Using the records provided below, locate and copy each line that contains the word "文凭价格".

Task data >>
........

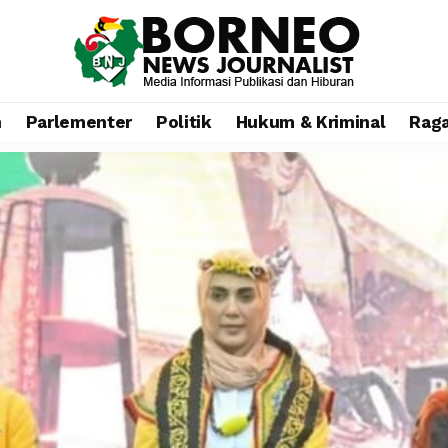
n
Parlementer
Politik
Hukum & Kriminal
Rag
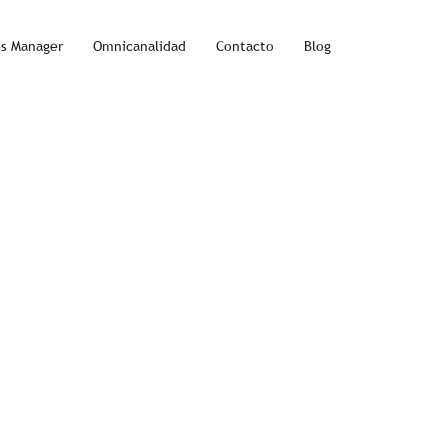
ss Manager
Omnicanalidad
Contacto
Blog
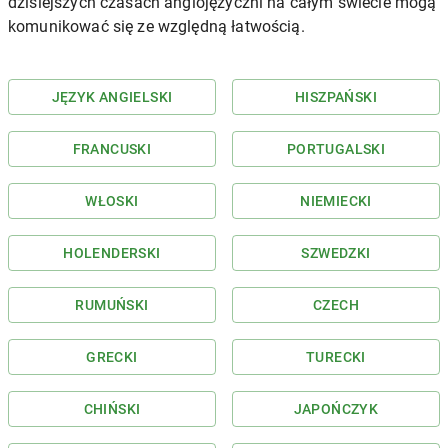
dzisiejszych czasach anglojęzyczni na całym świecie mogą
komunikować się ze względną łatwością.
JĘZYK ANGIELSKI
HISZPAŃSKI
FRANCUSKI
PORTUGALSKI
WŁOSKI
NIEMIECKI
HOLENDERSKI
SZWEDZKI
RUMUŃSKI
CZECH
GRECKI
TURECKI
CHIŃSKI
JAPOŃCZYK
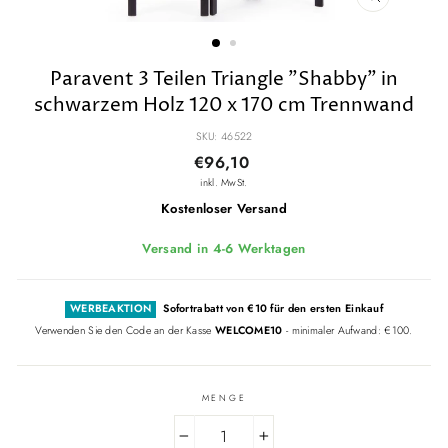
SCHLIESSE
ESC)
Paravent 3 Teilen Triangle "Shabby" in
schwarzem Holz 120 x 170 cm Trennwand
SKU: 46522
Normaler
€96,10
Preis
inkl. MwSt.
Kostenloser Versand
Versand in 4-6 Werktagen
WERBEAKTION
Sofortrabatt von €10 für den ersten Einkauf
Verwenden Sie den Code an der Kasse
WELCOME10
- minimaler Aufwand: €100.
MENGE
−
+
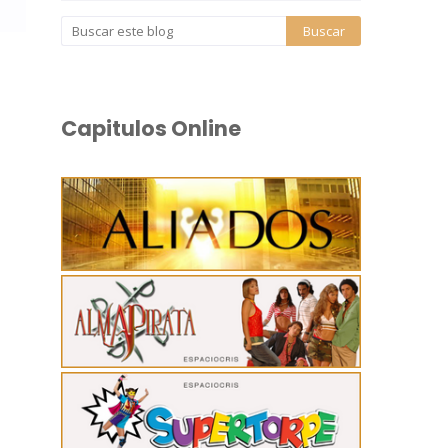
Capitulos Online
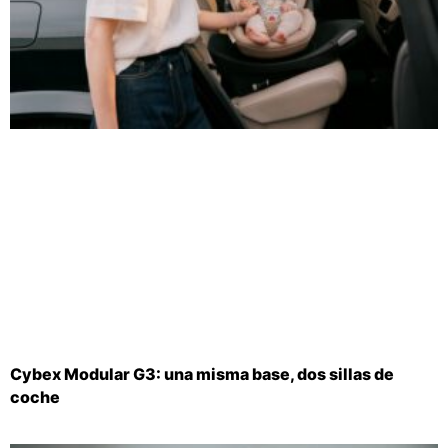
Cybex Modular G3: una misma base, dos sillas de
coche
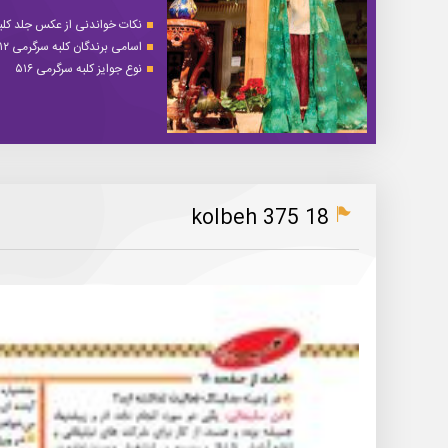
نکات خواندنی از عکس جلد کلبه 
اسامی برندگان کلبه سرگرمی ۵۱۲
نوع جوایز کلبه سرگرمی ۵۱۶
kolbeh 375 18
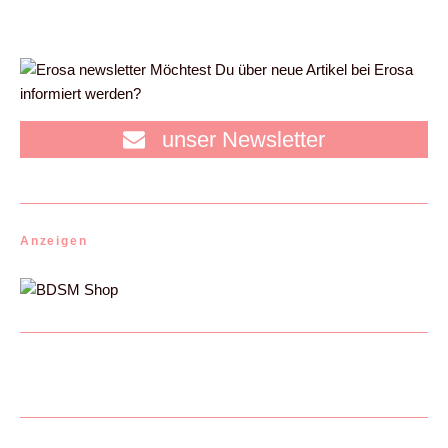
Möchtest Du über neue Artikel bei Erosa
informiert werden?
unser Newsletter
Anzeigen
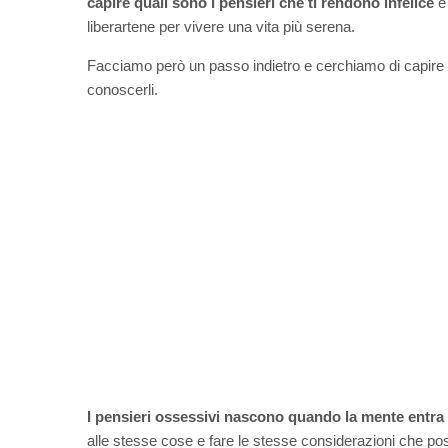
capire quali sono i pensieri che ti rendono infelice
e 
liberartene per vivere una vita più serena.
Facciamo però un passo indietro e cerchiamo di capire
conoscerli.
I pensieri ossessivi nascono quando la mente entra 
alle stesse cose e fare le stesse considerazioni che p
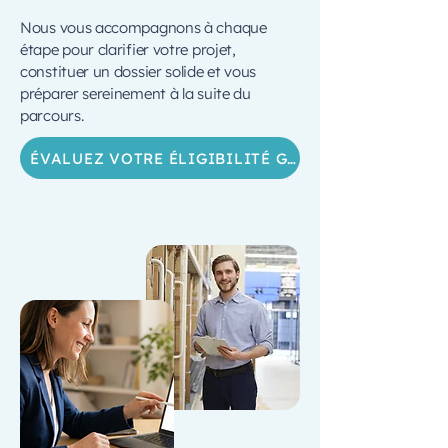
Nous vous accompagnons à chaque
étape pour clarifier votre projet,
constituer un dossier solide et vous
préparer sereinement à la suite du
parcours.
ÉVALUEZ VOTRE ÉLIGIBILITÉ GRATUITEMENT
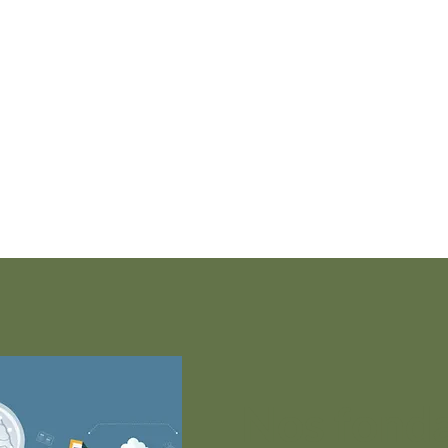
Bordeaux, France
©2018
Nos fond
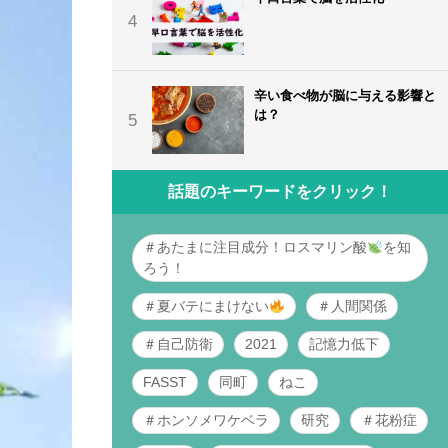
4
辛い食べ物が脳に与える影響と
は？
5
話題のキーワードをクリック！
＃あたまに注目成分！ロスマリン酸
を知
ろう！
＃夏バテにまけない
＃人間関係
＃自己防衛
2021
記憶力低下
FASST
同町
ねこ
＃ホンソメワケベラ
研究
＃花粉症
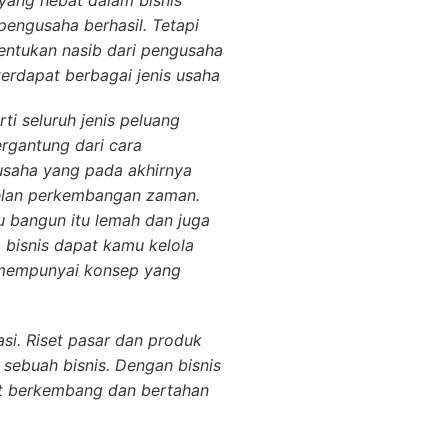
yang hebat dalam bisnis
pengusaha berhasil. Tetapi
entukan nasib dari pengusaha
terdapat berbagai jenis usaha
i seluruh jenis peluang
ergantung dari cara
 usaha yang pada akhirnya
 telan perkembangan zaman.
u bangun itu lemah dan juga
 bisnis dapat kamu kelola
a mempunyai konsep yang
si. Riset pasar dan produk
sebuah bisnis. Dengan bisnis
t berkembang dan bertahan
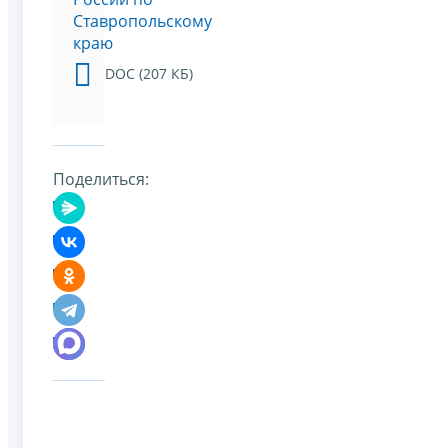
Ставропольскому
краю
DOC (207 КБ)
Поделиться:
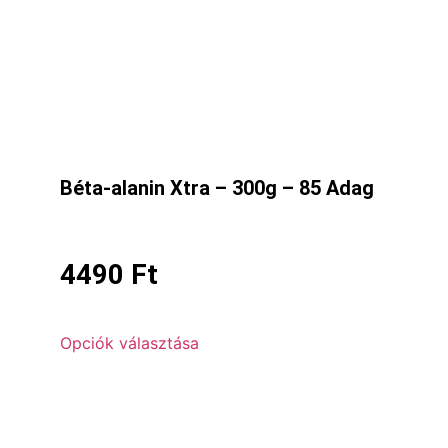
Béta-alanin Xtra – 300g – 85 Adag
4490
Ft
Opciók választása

........

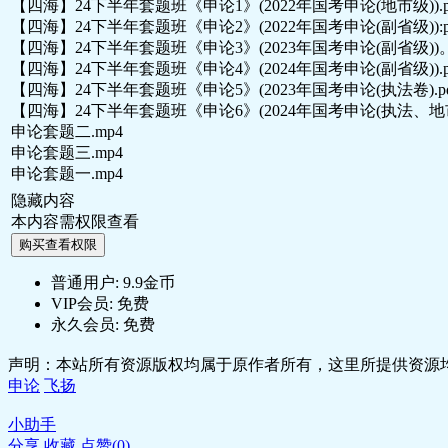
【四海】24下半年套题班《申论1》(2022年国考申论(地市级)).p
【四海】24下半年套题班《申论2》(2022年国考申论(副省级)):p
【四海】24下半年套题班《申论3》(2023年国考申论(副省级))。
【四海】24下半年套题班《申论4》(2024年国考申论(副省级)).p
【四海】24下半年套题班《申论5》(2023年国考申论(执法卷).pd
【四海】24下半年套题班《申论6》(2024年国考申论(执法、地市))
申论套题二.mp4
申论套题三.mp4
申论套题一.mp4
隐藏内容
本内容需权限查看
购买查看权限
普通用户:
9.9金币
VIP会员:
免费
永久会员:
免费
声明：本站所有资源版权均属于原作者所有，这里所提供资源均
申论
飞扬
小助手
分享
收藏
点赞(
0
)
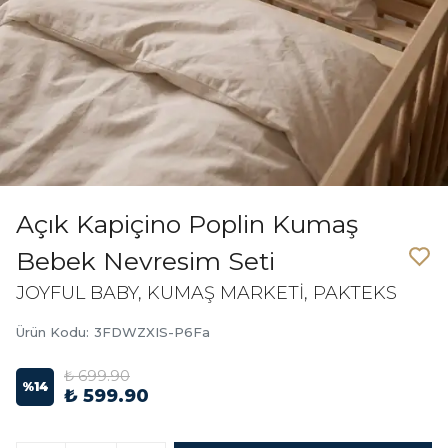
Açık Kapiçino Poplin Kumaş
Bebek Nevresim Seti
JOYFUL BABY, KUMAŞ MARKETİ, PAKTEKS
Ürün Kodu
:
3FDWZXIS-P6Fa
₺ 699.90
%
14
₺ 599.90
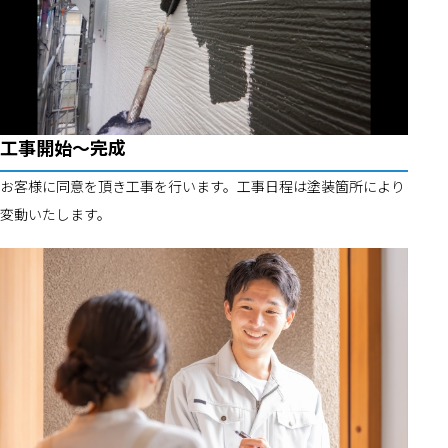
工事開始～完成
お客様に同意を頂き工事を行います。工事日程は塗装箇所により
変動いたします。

........

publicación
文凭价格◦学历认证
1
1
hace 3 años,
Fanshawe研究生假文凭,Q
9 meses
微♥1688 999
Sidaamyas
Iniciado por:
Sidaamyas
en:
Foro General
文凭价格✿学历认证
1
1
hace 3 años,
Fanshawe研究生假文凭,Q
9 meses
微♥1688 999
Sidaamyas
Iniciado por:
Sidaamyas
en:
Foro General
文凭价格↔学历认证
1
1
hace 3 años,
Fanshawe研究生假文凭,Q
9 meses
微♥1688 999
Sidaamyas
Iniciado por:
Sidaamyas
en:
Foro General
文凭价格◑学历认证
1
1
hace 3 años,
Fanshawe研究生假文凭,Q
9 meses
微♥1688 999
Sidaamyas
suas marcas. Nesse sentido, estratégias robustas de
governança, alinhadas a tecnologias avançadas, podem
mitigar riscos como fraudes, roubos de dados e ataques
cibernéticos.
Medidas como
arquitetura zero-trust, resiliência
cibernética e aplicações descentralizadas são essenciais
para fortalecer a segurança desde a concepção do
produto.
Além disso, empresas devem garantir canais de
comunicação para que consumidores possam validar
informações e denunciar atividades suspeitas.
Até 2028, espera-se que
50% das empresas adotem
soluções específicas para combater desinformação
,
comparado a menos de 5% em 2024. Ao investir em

........

Final answer >>
文凭价格◦学历认证
文凭价格✿学历认证
文凭价格↔学历认证
文凭价格◑学历认证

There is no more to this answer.